You can try it online! Increased byte count because, as @xnor kindly pointed out, Python's str.count doesn't count overlapping substrings... But then @xnor's reformulation of what I was doing allowed to slice a third of the bytes!

### How:

l:=[s[j:j+n]for j in range(len(s))]


This creates a list of all the substrings in s of size n, plus the suffixes of size n-1, n-2, ..., 1. Then we find the max on that list, with the numerical value being used to sort given by

l.count


That means that if a and b are from l, a > b if a shows up more times in l than b. This means the shorter suffixes are never the result of the max because they only show up once, and even if the correct-sized substrings only show up once, they are first in l so they come out instead of the short suffixes.

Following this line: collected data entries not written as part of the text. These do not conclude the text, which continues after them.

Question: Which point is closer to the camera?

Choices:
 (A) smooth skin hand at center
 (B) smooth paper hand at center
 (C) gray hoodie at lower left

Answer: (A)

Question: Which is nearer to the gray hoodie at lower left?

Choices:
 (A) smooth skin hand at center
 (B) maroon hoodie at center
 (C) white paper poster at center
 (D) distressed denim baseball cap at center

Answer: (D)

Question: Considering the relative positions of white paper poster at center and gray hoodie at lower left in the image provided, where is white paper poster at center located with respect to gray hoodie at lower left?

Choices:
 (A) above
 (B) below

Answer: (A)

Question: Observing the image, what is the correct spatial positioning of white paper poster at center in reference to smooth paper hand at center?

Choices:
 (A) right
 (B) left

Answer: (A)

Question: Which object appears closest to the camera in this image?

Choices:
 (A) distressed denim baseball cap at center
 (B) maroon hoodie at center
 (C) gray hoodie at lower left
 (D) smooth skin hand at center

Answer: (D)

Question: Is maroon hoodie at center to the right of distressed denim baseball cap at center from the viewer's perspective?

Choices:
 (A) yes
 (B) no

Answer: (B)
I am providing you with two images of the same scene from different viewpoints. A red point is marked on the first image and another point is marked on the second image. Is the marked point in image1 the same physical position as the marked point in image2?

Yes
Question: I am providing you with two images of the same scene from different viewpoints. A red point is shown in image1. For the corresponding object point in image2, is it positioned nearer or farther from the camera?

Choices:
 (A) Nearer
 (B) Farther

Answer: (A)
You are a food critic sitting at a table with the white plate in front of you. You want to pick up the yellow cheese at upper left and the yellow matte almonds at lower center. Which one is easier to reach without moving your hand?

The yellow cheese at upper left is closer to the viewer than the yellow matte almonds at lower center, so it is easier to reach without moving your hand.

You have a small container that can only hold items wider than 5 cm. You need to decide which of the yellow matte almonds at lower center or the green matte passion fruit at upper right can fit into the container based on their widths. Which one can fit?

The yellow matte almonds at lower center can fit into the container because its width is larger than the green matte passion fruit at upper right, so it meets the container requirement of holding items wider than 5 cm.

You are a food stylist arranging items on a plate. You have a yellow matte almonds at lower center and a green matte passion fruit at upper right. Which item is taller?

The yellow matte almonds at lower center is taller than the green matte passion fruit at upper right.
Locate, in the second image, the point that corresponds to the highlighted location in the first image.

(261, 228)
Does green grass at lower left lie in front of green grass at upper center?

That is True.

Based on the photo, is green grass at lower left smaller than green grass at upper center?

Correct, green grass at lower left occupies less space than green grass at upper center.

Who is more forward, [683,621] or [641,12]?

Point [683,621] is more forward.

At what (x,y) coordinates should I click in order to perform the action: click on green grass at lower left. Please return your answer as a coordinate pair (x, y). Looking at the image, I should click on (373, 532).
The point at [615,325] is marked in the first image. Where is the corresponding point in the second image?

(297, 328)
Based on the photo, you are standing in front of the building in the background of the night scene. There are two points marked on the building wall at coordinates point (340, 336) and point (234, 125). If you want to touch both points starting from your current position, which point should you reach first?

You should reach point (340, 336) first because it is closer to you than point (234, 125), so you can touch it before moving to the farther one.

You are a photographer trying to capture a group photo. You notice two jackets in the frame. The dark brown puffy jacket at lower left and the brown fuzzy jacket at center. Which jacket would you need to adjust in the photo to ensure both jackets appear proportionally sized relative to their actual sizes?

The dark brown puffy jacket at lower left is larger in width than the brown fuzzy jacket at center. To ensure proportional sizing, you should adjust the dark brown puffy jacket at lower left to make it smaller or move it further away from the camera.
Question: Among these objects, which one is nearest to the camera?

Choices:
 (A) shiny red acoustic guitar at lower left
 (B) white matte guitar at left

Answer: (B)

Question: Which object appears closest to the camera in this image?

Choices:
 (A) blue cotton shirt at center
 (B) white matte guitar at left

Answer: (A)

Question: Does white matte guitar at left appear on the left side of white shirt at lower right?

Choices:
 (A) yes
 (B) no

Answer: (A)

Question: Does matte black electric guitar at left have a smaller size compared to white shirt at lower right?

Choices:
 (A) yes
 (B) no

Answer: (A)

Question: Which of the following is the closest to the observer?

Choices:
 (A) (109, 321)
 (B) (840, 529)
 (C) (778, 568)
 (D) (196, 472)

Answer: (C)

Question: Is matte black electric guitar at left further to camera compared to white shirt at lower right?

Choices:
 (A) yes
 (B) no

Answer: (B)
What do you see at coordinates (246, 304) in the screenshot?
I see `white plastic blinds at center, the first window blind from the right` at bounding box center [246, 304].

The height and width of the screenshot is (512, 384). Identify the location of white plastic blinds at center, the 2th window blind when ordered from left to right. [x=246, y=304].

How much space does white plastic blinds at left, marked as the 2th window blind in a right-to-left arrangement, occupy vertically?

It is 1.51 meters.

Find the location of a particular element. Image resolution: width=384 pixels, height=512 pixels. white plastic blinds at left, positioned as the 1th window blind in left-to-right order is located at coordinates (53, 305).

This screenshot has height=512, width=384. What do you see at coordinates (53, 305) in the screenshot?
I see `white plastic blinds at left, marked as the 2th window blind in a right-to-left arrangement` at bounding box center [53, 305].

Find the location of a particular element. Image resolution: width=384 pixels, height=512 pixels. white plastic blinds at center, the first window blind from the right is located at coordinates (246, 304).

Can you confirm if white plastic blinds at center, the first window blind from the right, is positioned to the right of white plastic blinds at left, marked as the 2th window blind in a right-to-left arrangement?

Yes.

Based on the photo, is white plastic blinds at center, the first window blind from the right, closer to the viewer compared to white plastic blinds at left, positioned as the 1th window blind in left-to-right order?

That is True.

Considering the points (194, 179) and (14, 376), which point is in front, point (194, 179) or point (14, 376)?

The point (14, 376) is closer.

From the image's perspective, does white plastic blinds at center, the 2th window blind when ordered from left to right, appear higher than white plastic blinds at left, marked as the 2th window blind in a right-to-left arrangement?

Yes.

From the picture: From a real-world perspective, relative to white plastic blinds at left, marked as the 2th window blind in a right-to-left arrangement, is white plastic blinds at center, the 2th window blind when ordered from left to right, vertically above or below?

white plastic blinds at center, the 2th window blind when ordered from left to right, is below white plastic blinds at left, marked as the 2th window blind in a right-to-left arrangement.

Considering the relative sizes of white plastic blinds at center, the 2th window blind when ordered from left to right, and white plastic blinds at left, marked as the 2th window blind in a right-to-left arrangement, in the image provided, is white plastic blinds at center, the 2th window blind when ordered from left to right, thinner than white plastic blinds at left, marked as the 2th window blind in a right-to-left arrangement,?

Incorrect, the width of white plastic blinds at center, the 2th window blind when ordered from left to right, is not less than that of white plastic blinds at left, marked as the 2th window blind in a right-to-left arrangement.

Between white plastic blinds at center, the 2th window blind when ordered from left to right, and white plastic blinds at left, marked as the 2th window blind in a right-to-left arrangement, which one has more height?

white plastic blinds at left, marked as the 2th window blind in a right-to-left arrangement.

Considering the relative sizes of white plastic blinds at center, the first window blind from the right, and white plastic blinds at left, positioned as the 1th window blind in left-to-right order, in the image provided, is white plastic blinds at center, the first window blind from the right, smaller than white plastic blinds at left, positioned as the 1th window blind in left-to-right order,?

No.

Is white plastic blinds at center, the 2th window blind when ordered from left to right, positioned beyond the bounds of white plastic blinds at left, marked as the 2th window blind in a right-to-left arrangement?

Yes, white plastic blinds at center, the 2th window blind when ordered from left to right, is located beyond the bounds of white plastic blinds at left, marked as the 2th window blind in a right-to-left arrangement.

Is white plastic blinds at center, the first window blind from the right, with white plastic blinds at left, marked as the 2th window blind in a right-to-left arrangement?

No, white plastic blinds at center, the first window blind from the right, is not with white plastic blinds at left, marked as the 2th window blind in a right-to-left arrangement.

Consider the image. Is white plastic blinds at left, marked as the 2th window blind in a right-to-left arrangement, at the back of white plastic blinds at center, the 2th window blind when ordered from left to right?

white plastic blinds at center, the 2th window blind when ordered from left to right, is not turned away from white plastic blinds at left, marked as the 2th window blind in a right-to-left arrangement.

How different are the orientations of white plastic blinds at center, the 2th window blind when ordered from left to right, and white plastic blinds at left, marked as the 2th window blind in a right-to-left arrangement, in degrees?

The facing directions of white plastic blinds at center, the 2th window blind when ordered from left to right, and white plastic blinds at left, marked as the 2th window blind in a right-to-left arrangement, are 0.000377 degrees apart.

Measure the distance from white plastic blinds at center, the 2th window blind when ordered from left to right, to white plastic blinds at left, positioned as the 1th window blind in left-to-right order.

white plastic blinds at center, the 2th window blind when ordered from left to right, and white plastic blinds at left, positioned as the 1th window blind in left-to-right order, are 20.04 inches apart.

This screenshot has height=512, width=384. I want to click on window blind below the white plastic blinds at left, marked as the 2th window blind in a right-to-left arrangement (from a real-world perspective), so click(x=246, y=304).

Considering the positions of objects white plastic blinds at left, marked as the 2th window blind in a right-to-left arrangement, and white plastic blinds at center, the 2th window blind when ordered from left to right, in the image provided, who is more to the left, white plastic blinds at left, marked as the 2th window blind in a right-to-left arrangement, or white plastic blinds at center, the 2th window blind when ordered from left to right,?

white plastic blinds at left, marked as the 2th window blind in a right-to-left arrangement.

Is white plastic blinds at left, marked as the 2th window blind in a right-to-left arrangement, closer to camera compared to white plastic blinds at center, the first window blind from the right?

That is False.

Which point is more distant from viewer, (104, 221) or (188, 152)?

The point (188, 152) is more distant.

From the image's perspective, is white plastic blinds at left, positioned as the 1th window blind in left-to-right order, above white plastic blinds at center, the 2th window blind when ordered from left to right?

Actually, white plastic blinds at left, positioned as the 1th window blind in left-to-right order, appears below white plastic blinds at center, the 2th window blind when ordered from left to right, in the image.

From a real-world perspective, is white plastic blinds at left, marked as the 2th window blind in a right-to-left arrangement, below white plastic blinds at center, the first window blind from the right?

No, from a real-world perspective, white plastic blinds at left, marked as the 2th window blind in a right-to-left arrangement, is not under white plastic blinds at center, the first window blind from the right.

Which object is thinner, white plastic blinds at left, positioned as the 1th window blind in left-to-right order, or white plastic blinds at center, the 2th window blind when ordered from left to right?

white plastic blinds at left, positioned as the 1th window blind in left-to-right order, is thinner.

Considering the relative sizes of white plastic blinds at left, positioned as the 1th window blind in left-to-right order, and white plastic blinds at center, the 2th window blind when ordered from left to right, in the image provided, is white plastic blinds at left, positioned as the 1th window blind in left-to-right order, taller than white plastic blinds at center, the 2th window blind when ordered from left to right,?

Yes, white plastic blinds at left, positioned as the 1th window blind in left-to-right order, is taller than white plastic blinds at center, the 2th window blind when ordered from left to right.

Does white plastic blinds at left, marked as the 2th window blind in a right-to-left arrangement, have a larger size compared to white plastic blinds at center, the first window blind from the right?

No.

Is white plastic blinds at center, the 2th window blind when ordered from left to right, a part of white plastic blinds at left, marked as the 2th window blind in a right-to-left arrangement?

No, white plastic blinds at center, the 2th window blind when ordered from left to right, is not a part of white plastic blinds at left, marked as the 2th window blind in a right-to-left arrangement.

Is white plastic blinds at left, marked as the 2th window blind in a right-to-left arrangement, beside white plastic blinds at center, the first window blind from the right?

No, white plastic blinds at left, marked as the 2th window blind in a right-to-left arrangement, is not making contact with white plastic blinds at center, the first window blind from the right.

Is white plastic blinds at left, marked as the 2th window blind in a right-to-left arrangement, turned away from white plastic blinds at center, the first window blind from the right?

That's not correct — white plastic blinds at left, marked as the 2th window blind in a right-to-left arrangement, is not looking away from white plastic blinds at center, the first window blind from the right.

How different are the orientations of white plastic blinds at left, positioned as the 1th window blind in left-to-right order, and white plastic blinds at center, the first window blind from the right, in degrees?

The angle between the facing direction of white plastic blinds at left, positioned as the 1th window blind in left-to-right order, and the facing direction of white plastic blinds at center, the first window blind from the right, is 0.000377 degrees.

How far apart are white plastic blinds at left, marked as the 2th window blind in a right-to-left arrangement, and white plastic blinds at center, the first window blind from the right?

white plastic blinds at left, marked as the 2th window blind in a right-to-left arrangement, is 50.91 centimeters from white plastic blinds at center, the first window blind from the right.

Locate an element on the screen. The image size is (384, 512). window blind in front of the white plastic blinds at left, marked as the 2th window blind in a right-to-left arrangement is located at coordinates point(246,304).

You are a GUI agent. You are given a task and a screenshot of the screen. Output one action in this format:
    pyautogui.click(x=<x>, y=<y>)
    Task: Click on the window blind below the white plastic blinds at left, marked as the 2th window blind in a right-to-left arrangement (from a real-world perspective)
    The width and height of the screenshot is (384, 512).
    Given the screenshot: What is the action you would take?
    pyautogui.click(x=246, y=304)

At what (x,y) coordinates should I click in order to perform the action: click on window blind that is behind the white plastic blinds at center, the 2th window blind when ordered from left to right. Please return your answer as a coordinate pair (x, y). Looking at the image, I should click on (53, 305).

This allows me to save some bytes in the range used, given that I don't have to prevent i+n from being larger than len(s).

# Python, 83 64 bytes

lambda s,n:max((s[i:i+n]for i in range(len(s)-n+1)),key=s.count)


Thanks to @mypetlion I saved a LOT of bytes :D

You can try it online with my very own incredible test case!

## 05AB1E, 5 bytes

ŒIù.M


Try it online or verify the smaller test cases or verify the larger test case (which is a bit slow).

Explanation:

Œ      # Push all substrings of the (implicit) input-string
Iù    # Only keep substrings of a length equal to the second input-integer
.M  # Only keep the most frequent item of the remaining substrings
# (after which it is output implicitly as result)


## Brachylog, 8 bytes

s₎ᶠọtᵒth


Try it online!

### Explanation

  ᶠ        Find all…
s          …substrings of <1st element of input>…
₎         …of length <2nd element of input>
ọ       Get the list of each substring with its number of occurrence
tᵒ     Order by the number of occurrence
t    Take the last one
h   Output the substring itself